Por Jean-François Revel miembro de la Academia Francesa.
Conocí a Jean-Pierre Geoffroy Dechaume en México en 1951. Para un pintor francés y, en general europeo, era una experiencia interesante, una dura prueba enfrentarse a los "gigantes" de la pintura mural y narrativa mexicana. Cualesquiera que fuesen los talentos, a fin de cuentas, muy desiguales, de Orozco, de Rivera o de Siqueiros, no se les podía negar su importancia, ni su empeño en una dirección de la pintura francamente opuesta a las experiencias más formales a las cuales se entregaba uno en París.
Con gran seguridad, Geoffroy Dechaume llevó a cabo, en algunos meses, en el Liceo Franco-Mexicano, un fresco soberbio, igualando en su propio terreno a los representantes de la triada sagrada del Nuevo Mundo, y cabe mencionarlo, rebasándolos en ciertos aspectos.
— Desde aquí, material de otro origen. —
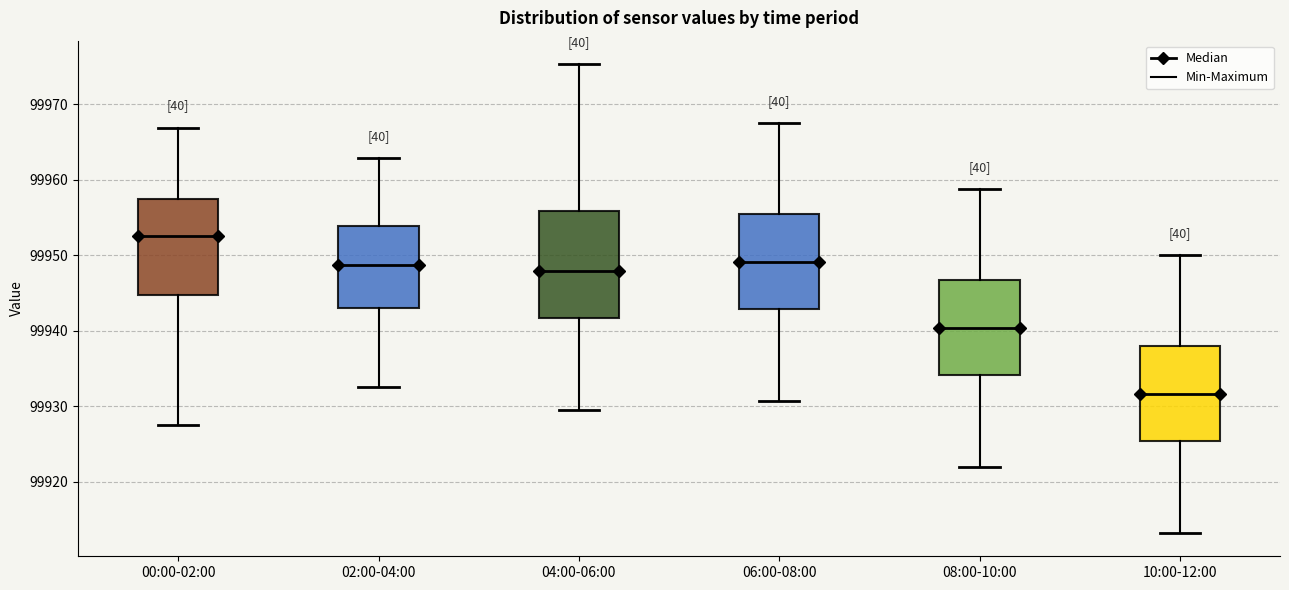

Which box's median line is the lowest?

10:00-12:00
Más tarde en Francia, vi al artista volver a una inspiración más intimista, en la tradición de Corot.
La naturaleza muerta, el paisaje: realizar paisajes entre Auvers y la Isla de Adam no es tarea sencilla, eran tratados por él con una inspiración a la vez despreocupada por la moda y él preocupado por la novedad.
Lo que siempre me impresionó de Geoffroy Dechaume, - y los retratos en los cuales se centró su creatividad estos últimos años son un nuevo testimonio, - es el extraordinario ánimo con el cual nunca se desprendió de su propia melodía interior.
No pertenece a la categoría de esos falsos campesinos del Danubio, por el contrario es un amateur de todas las formas del arte y en especial de la pintura, tan avisado como culto. Sabe que la imitación y que una cierta falta de maleabilidad son la más segura garantía de la originalidad.
Adopta, frente al torbellino agitado del arte contemporáneo, lo que personalmente calificaría de recelo abierto, una disponibilidad retráctil.
De la difícil ambigüedad que consiste en no ser ni una puerta blindada ni un colador, emerge una expresión personal e invito al aficionado en pintura a mirar cuidadosamente, antes de intentar reconocerla.